◆ **DESCRIPTION OF THE TASK**: How many lines in the material contain the string "down"? Only the number is wanted.

◆ **TASK DATA**:
--- START ---
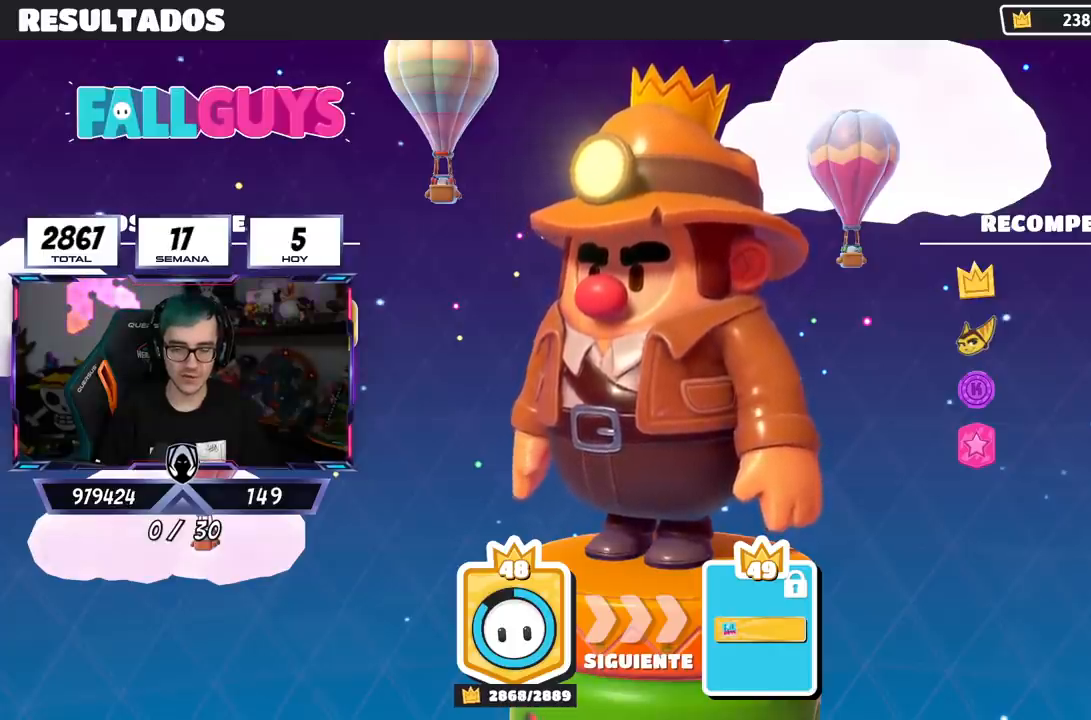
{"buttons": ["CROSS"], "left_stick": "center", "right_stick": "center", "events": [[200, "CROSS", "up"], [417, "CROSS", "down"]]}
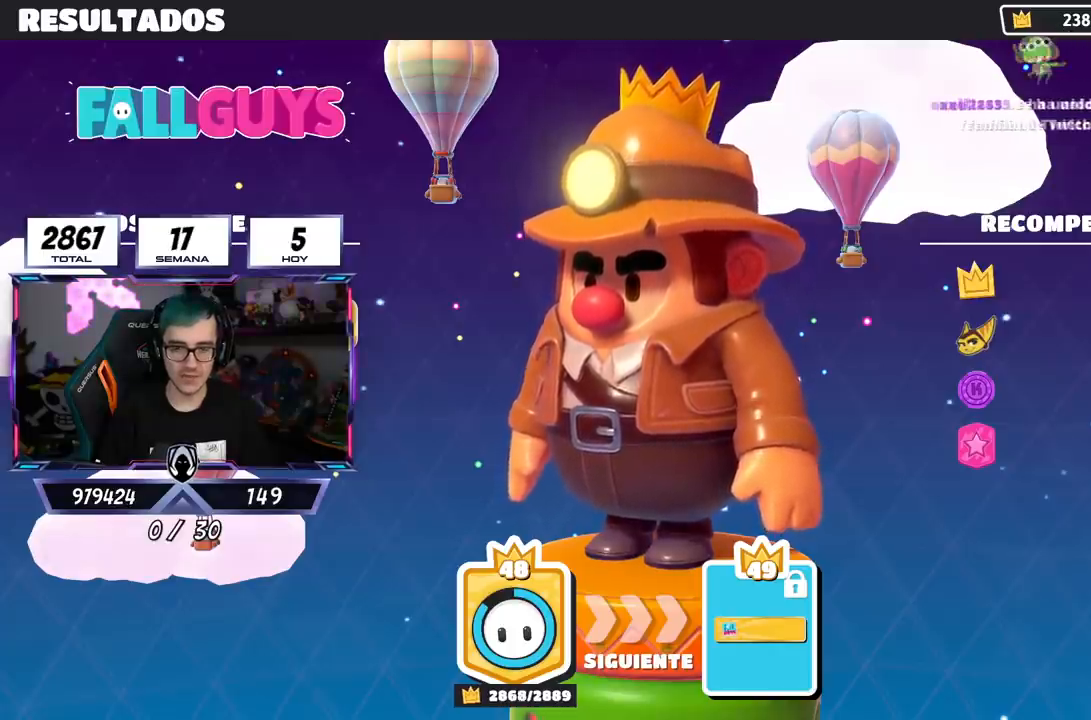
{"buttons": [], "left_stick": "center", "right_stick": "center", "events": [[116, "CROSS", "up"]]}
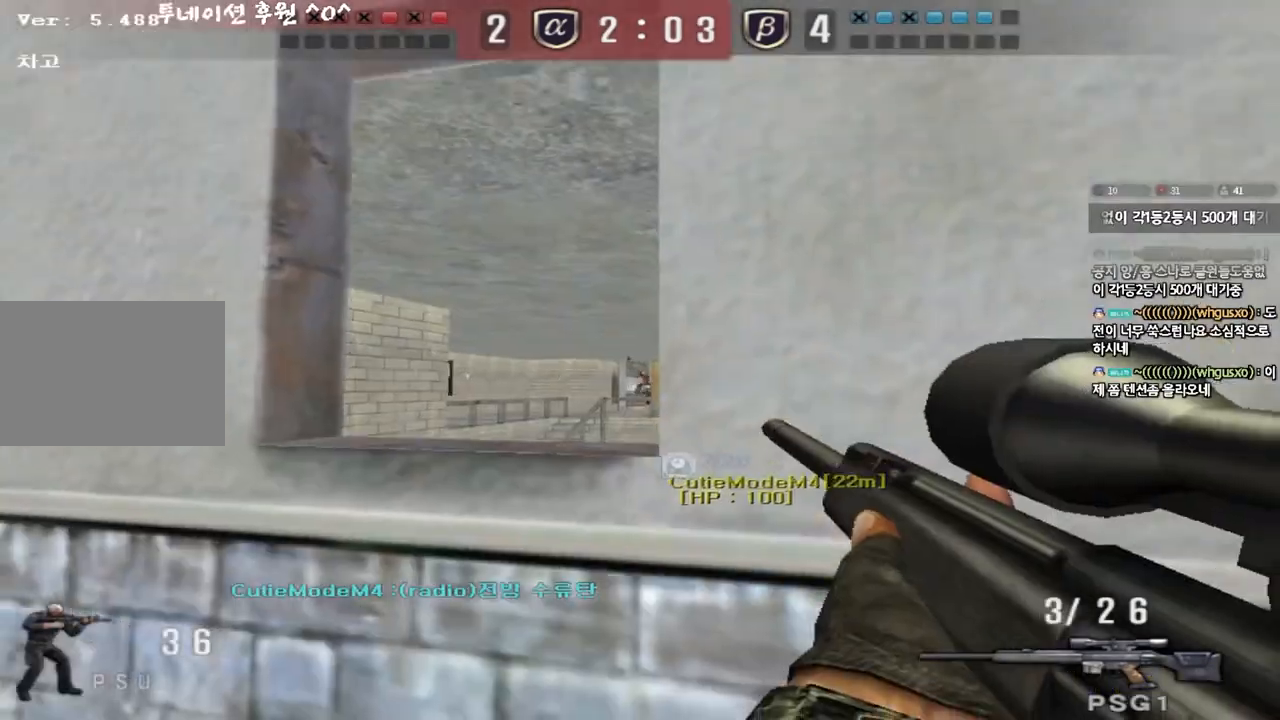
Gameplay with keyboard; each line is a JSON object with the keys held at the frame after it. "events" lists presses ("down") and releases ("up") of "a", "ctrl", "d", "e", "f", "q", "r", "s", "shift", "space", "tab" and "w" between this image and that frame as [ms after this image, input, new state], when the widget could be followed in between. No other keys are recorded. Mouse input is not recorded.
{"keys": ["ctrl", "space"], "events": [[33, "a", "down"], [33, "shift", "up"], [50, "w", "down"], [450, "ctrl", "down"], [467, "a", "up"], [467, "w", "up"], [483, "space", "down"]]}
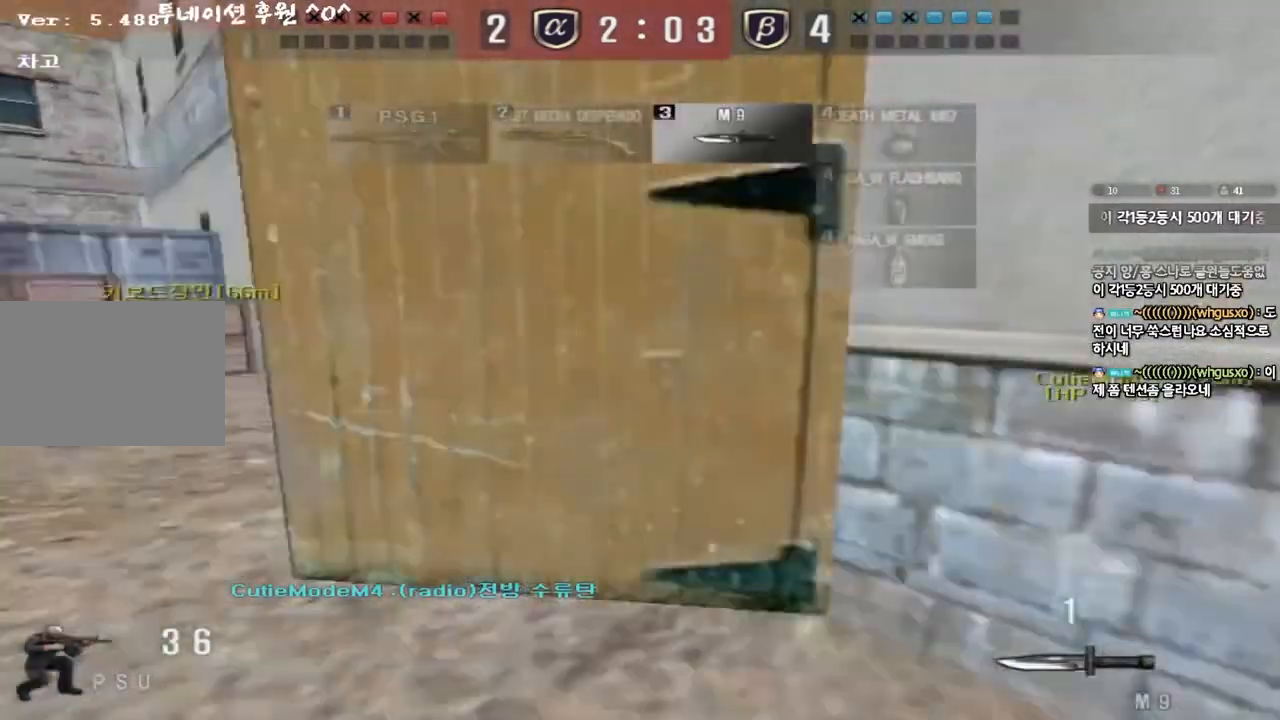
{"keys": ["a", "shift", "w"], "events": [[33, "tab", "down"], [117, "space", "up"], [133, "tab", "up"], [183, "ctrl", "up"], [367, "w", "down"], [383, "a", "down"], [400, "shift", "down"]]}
--- END ---
◆ **EXERCISE RESPONSE**: 4